-------- Extract --------
How would you characterize your leadership style?
Hm. If you wanna get something done you do it yourself.
No, I don’t really feel like I lead other people. I want to do things and I do them; and it’s impossible for me to do it by myself. And then my friends come in and they help me; and then we become a team.
Lovely. Just a couple more questions. I noticed the short simplicity of your bio notes — Lily Wang is on a train to Toronto, dreaming a dream to write; Lily Wang is the author of Saturn Peach; Lily Wang (@liliecup) is the author of Saturn Peach out now with Gordon Hill Press—and was reminded of Anne Carson’s (I hope famous) “Anne Carson was born in Canada and teaches Ancient Greek for a living.”
And while Saturn Peach might be read as “bites out of yourself you share with the reader,” you’ve been interviewed (at least) by David Ly, Jacqueline Desforges, and rob mclennan; the book has appeared in CBC’s ‘The Best Canadian Poetry of 2020’; and it has been reviewed a handful of times, by Erica McKeen, Jacqueline, Martin Breul, among others.
And I wonder how you think about privateness, as an artist, and what the past eight or ten months have been like for you emotionally as you become more and more visible in the world.
Hm. I guess I actually never want to do interviews.
--------
*Check your understanding*:
1. In the interview, which press published Saturn Peach?
2. Continue the interview from its last line.
-------- Data listing --------
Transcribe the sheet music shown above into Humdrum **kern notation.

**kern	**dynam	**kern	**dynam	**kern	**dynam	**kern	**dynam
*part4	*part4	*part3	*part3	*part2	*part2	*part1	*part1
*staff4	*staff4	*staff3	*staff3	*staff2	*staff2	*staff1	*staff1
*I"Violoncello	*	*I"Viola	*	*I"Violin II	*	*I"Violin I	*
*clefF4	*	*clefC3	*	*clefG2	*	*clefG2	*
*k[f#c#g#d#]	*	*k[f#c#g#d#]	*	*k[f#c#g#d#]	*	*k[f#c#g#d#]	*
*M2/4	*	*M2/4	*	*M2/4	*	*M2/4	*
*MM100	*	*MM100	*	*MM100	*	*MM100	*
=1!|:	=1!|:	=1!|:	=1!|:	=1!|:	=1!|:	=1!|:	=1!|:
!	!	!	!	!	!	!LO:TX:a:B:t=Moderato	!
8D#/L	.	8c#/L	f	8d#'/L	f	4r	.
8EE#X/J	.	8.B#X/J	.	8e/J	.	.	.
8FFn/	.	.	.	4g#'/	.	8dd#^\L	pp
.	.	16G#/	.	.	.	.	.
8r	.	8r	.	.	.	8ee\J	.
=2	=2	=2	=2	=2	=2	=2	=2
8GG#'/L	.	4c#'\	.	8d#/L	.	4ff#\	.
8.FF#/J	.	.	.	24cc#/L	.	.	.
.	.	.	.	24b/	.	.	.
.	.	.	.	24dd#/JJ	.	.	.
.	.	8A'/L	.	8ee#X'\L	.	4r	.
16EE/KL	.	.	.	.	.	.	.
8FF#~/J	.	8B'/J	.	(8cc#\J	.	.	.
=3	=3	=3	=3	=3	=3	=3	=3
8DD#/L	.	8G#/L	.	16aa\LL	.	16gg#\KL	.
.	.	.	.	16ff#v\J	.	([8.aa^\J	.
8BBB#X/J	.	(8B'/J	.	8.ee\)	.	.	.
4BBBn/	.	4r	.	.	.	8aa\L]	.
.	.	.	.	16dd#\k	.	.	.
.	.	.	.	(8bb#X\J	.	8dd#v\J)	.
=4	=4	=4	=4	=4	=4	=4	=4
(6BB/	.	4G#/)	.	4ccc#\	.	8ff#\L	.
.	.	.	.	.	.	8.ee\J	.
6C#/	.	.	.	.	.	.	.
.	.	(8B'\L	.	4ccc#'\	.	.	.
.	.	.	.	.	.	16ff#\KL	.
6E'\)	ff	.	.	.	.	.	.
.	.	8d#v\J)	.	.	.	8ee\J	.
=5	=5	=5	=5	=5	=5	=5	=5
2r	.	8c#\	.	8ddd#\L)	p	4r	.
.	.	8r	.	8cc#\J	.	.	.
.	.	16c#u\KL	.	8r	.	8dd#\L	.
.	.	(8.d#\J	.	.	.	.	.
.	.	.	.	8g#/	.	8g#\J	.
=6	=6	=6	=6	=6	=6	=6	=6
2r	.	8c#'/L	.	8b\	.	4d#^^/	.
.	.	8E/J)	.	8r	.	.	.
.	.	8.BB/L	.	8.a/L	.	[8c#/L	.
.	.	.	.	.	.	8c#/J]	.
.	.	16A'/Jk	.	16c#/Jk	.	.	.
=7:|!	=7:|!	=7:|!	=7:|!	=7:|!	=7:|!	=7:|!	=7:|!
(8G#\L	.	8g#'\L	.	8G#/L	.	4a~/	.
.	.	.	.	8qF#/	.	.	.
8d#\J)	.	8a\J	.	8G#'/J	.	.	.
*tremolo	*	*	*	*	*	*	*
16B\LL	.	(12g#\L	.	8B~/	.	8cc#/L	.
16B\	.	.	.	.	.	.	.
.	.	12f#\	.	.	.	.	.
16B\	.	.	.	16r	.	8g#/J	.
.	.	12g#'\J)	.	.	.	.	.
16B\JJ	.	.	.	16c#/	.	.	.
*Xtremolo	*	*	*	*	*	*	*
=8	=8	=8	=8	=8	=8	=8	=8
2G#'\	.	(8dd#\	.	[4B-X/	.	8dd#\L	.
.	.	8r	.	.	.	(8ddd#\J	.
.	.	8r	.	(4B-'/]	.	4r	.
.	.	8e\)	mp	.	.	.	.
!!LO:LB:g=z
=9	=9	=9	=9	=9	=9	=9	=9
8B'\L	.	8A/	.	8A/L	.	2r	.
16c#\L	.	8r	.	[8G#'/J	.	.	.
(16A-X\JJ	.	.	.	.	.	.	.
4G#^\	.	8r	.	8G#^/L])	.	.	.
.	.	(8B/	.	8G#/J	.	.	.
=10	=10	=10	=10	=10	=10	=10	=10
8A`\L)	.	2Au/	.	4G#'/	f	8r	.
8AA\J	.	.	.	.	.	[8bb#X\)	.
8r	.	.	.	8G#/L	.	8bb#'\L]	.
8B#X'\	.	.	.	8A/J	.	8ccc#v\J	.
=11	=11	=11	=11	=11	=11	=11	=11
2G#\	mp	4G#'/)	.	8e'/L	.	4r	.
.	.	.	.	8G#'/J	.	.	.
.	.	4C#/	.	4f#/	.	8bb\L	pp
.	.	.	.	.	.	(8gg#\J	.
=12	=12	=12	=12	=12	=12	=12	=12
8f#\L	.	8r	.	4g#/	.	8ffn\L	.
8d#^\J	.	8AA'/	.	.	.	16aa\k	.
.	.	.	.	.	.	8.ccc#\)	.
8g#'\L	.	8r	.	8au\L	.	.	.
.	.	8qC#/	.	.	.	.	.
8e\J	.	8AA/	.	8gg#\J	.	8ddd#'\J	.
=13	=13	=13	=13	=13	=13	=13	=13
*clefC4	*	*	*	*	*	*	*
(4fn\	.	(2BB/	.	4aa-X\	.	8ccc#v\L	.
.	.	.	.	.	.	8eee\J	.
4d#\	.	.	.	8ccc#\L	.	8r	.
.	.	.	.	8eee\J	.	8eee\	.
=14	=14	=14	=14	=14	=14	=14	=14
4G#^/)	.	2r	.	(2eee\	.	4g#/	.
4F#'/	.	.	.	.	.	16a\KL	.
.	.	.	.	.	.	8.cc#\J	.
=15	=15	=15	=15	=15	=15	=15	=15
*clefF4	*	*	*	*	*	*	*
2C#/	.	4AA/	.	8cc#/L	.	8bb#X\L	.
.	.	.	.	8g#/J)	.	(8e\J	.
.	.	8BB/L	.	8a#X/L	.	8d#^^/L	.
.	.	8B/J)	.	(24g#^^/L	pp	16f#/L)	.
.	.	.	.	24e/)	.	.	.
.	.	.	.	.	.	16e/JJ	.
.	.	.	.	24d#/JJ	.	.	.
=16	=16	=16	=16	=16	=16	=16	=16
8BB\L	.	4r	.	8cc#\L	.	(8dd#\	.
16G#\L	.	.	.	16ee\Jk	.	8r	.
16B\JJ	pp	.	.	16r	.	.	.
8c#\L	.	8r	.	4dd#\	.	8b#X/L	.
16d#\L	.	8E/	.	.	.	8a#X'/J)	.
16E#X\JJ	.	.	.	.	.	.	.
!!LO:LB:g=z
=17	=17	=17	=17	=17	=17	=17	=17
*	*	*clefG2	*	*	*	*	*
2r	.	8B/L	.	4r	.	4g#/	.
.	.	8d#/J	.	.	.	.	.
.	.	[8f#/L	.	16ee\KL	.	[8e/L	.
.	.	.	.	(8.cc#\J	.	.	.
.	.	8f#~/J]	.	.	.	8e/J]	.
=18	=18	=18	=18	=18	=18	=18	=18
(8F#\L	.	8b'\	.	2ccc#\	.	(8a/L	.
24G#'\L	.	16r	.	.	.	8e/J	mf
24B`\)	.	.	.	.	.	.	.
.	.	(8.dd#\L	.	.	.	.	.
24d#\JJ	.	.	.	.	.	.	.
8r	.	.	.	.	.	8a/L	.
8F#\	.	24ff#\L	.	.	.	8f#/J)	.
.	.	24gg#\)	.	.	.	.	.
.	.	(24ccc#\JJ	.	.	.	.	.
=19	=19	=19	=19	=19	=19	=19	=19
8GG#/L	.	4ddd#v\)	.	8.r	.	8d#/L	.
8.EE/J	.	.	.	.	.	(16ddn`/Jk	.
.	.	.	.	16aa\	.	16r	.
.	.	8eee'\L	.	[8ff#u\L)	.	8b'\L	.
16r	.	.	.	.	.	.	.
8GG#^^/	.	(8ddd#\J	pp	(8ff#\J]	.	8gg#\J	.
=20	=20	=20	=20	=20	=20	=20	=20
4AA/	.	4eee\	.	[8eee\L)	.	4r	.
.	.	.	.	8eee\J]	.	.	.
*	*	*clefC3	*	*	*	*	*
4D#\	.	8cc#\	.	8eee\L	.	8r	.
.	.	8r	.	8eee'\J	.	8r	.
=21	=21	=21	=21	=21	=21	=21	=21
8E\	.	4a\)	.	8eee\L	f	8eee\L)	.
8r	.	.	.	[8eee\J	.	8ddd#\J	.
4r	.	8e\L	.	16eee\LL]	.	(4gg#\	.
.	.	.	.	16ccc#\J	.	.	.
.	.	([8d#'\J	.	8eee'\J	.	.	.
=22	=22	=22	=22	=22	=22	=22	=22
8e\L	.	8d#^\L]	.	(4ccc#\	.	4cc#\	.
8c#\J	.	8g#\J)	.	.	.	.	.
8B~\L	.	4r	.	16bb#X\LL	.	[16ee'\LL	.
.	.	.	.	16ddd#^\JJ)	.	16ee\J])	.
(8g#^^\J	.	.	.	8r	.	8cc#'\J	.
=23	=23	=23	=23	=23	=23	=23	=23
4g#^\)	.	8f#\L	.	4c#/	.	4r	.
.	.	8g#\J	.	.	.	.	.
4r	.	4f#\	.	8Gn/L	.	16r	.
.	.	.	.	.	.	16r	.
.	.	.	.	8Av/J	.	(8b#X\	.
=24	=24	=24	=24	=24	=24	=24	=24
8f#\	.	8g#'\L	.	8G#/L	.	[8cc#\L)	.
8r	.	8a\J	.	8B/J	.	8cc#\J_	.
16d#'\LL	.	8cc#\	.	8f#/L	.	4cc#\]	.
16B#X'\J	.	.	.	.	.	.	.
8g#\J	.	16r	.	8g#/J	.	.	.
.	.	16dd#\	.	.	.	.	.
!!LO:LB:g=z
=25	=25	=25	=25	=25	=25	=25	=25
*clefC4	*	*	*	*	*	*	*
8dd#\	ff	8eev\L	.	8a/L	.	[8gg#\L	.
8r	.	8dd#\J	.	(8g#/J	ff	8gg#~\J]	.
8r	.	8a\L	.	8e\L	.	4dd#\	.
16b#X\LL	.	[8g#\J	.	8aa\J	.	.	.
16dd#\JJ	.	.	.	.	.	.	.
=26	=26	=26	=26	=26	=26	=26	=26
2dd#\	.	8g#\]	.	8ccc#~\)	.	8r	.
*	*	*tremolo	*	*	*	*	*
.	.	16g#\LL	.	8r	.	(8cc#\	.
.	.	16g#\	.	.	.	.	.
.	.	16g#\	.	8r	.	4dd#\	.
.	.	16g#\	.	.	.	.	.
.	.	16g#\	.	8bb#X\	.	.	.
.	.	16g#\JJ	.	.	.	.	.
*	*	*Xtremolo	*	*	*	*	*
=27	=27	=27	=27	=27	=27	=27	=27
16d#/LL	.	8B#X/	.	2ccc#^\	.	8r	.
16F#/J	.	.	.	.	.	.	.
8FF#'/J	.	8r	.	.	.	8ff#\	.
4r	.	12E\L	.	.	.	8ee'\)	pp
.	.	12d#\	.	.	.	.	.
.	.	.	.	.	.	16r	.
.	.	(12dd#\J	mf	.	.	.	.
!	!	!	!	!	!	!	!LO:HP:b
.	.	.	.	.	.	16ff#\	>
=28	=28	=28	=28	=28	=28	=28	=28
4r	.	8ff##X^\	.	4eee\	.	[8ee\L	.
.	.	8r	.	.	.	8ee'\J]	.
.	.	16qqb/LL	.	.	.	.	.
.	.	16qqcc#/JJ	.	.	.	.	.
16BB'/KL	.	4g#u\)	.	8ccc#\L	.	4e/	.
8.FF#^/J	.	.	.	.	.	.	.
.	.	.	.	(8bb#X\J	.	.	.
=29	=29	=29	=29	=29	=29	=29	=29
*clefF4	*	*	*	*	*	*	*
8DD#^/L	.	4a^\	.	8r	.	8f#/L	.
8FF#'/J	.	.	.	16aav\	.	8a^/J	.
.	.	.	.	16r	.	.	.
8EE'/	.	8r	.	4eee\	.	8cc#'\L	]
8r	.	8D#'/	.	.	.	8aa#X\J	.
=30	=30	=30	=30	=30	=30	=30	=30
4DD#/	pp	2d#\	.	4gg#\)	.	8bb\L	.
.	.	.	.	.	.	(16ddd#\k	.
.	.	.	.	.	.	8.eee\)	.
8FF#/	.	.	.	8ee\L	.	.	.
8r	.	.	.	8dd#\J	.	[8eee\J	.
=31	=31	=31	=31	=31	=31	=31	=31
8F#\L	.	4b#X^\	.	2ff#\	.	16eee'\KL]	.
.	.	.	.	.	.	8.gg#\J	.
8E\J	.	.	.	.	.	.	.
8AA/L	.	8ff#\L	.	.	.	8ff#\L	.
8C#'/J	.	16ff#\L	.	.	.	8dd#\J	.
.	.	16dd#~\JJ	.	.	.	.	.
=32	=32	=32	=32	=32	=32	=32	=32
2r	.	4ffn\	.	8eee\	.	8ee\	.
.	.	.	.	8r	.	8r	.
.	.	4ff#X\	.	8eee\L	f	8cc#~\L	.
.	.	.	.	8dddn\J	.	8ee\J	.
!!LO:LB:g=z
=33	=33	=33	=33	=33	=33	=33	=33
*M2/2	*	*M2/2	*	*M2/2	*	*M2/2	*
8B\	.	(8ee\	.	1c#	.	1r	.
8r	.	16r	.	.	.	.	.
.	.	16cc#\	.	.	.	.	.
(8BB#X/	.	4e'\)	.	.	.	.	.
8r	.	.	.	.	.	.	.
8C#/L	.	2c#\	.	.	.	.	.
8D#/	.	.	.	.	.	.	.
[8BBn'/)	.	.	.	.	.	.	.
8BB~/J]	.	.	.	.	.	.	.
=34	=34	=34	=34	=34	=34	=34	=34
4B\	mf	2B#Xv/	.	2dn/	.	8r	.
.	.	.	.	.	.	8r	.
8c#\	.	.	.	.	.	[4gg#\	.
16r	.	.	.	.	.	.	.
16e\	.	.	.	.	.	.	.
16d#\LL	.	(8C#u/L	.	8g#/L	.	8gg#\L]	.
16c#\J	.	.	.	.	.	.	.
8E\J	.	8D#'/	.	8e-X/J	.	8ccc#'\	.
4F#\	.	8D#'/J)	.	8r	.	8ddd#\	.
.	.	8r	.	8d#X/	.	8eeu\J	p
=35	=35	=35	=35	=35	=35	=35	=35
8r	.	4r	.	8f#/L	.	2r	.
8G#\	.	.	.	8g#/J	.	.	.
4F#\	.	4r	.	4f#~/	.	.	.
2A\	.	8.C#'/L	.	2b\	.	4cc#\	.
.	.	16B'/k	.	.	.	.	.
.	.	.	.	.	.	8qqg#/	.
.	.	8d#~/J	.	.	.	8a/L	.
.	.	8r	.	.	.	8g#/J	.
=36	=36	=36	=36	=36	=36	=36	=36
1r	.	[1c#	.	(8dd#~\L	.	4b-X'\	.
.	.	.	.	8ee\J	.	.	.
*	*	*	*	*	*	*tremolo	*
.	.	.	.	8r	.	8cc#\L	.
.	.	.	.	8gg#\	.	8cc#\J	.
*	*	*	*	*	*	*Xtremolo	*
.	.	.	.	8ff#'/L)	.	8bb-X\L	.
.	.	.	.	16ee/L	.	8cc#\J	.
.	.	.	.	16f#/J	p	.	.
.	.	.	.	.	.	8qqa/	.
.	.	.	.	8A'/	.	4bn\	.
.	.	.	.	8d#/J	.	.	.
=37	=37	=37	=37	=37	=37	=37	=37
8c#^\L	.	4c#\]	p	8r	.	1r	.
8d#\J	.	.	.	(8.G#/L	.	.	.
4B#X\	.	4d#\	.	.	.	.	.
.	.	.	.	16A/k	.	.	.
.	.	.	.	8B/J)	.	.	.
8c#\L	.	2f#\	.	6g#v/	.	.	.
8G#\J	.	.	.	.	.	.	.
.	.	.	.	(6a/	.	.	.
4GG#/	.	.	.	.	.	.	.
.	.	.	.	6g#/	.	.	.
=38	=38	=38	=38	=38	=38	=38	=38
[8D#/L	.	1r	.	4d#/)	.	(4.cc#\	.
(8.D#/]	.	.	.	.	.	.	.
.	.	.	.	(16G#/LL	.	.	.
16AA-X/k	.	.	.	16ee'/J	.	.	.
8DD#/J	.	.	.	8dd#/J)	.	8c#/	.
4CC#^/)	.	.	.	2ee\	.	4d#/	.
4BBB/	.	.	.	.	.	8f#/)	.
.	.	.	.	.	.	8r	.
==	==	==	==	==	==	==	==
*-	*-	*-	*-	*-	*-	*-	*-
--------
*Expected responses*:
1. Gordon Hill Press.

2.
I don’t really want to talk to people, especially about myself. But we’re talking about art and I’m always grateful to be invited into this community and to have someone say, I want to hear your thoughts on it, too. So it’s an honour; and from time to time I’ll get questions about myself or I’ll get assumptions about my life based on the things I write; and it’s very strange to be alive and to be criticized. But it’s also exciting — like I said about editors who tell you when you’re wrong. Because my dream is to be a great writer. I want to write really good books, and so talking about my writing that I’m putting out and the things they like and the things they don’t like, it’s good to take in, because it’ll help me grow.
And finally, you’ve just finished this novel — on March 5th, according to your Twitter page — and I wonder what the experience of writing such a long story has been for you.
Yeah, I would love to talk about this. I only really write short stories, but I’ve always wanted to write a novel. I write a lot of short stories because I get distracted a lot and I come up with new ideas halfway through stuff and I’m impatient — and also because I wanted to write more short stories and more poems to practice and improve my writing before I wrote a novel. And then I was doing my MA and they were like, You have to have a thesis project next year, and I was like, Oh my gosh, I have to write something. Might as well do it; so, I did it. And it turns out you can just do it. It’s really difficult: you have to stick with it and every chapter is scary because you don’t know if you can keep going after that chapter and it’s terrifying to think that I could write 30 000 words and not be able to write one word afterwards.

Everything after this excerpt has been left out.